To do this day by day over the long haul (which, by the way, Jesus ALSO did) involves both dying and rising on a daily basis. It involves the gradual death of the false or ego self that is so much at home in the world of power, prestige, competition, entitlement, etc. It involves the death of impatience and the need to see quick fixes and immediate results rather than radical solutions that take time to take hold. It means trusting in the ultimate victory of God and his vindication in our lives over the long term. It means daily prayer and penance, and a commitment to making the things of God central in our lives even when we can see no progress or the whole project seems futile or foolish. It means a commitment to conversion, ongoing, long term radical conversion and the trust that this takes. It means accepting our true poverty (and wealth) by allowing God to be the sole source of strength and meaning in our lives; and it means doing so again and again in ways which get deeper and deeper. It means the death of many of the ways we measure others and ourselves and a commitment to learn to see every person as God sees them.

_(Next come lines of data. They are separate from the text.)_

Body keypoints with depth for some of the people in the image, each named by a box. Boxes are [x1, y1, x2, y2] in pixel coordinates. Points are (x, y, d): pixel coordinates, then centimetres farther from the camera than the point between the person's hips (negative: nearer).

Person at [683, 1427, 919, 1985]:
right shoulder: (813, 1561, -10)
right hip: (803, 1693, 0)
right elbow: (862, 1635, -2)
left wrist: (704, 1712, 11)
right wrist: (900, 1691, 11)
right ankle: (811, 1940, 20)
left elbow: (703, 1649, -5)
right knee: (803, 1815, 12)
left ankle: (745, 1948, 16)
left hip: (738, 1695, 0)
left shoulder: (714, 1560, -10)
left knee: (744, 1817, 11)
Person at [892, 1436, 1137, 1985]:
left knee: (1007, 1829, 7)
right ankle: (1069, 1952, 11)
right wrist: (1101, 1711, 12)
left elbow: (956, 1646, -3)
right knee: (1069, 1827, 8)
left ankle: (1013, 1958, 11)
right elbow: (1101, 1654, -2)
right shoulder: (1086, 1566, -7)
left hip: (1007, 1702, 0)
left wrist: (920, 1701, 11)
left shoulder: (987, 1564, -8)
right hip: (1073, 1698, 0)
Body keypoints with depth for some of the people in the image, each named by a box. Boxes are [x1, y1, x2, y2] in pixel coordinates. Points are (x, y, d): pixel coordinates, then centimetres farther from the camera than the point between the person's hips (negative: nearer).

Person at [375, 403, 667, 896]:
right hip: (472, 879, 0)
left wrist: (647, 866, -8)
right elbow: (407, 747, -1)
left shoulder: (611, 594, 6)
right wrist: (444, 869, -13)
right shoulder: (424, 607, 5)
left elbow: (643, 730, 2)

A renewed and whole-hearted commitment to each of these and so many more that I have not named is what Jesus is speaking of when he tells his disciples to "get behind me" or "follow me" or "take up your cross".  After all, we TOO are the ones who have not yet tasted death and seen the Son of Man coming in his Kingdom. We are witnesses to his resurrection, witnesses to the fact that abject poverty, weakness, and incapacity in the face of a world of power, wealth, and prestige, while they seem to end in hopelessness will be made the most perfect revelation of God's power and purposes. Once again the Gospel calls us to a life where we truly risk everything on the Good News of what happens when each and every day we truly throw in our lot and "get behind" Christ as his disciples. After all, Jesus has traveled this way before us and look at the results of  the risk he took!